Auch ist es in ganz Kalifornien gesetzlich verboten, Hunde mit in Geschäfte mitzunehmen, in denen Lebensmittel verkauft werden, nur Führhunde für Blinde sind gestattet. Aber ich habe im Supermarkt Costco schon oft Leute mit Hunden gesehen. Der Deutsche würde da sagen: "Sie gell, Hunde sind hier nicht erlaubt, das geht so nicht!" aber der Amerikaner sagt: "Ach, das ist ja schnuckliger Hund, wie heißt der denn? Ist das eigentlich ein Bernhardiner oder ein Sennhund?". Nur Restaurants sind streng, die setzen das Hundeverbot immer durch, und nur wer draußen sitzt, darf einen Hund dabeihaben. Der Grund: Die Besitzer würden ihre Lizenz verlieren, falls es publik würde, dass ein Wirt in den Schankräumen Hunde duldet. Leinenpflicht für Hunde am Strand oder in Parks? Amis Fiffi braucht nicht angeleint zu werden, der will bloß spielen! Kommt der Ranger und macht Rabatz, gibt man sich kleinlaut und keiner hat das Schild gelesen.

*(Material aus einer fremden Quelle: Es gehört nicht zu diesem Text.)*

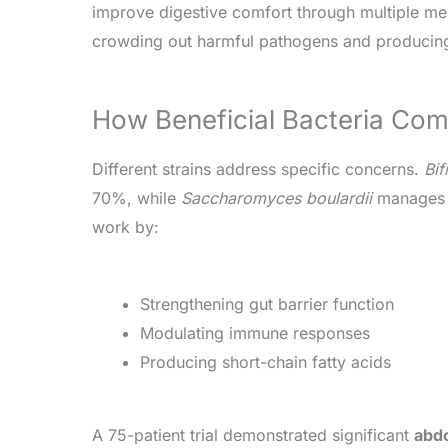
improve digestive comfort through multiple m
crowding out harmful pathogens and producing
How Beneficial Bacteria C
Different strains address specific concerns.
Bif
70%, while
Saccharomyces boulardii
manages d
work by:
Strengthening gut barrier function
Modulating immune responses
Producing short-chain fatty acids
A 75-patient trial demonstrated significant
abdo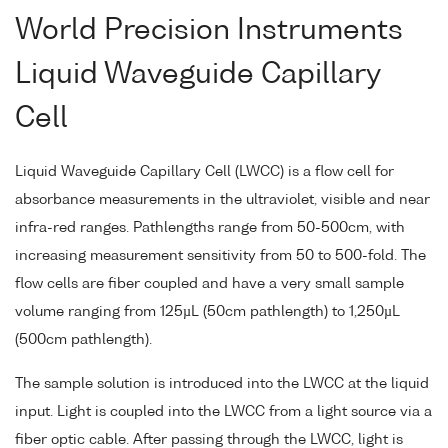
World Precision Instruments
Liquid Waveguide Capillary
Cell
Liquid Waveguide Capillary Cell (LWCC) is a flow cell for
absorbance measurements in the ultraviolet, visible and near
infra-red ranges. Pathlengths range from 50-500cm, with
increasing measurement sensitivity from 50 to 500-fold. The
flow cells are fiber coupled and have a very small sample
volume ranging from 125µL (50cm pathlength) to 1,250µL
(500cm pathlength).
The sample solution is introduced into the LWCC at the liquid
input. Light is coupled into the LWCC from a light source via a
fiber optic cable. After passing through the LWCC, light is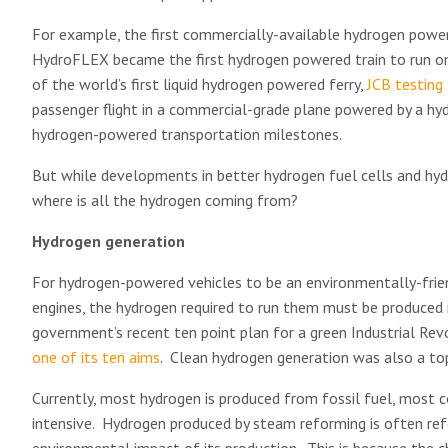
For example, the first commercially-available hydrogen powe
HydroFLEX became the first hydrogen powered train to run on 
of the world’s first liquid hydrogen powered ferry,
JCB testing 
passenger flight in a commercial-grade plane powered by a hydr
hydrogen-powered transportation milestones.
But while developments in better hydrogen fuel cells and hydr
where is all the hydrogen coming from?
Hydrogen generation
For hydrogen-powered vehicles to be an environmentally-frien
engines, the hydrogen required to run them must be produced i
government’s recent ten point plan for a green Industrial Rev
one of its ten aims
. Clean hydrogen generation was also a top
Currently, most hydrogen is produced from fossil fuel, most 
intensive. Hydrogen produced by steam reforming is often ref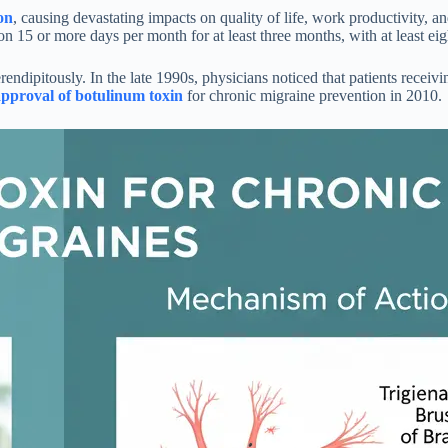
on
, causing devastating impacts on quality of life, work productivity, 
 15 or more days per month for at least three months, with at least eigh
ndipitously. In the late 1990s, physicians noticed that patients receiv
proval of botulinum toxin
for chronic migraine prevention in 2010.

Muss man als Autofahrer bremsen, weil irgendein Penner gemächlich bei Rot über die Fußgängerampel schlurft, wäre in Deutschland ein langgezogenes belehrendes Hupsignal angesagt. Der kalifornische Autofahrer bremst einfach, und weicht dem Konflikt aus. Sicher ankommen ist ihm wichtiger als Recht behalten. Wer mich kennt, weiß, dass ich darüber anders denke! Diese Wurstigkeit variiert auch je nach Gegend, ganz extrem sind die Hawaiianer, die den Klang ihrer Hupen oft gar nicht kennen. Wer auf Hawaii egal aus welchem Grund hupt, den sehen die Einheimischen nur verachtungsvoll an. Auch die restlichen Amerikaner reagieren extrem abweisend auf belehrendes Hupen, und es kommt nicht selten vor, dass ein Hupsignal den Auftakt zu einer verbalen Auseinandersetzung mit reichlich Handgesten und anschließender Schießerei führt. Ich hupe natürlich trotzdem weiter. Außer natürlich ich bin auf Hawaii im Urlaub.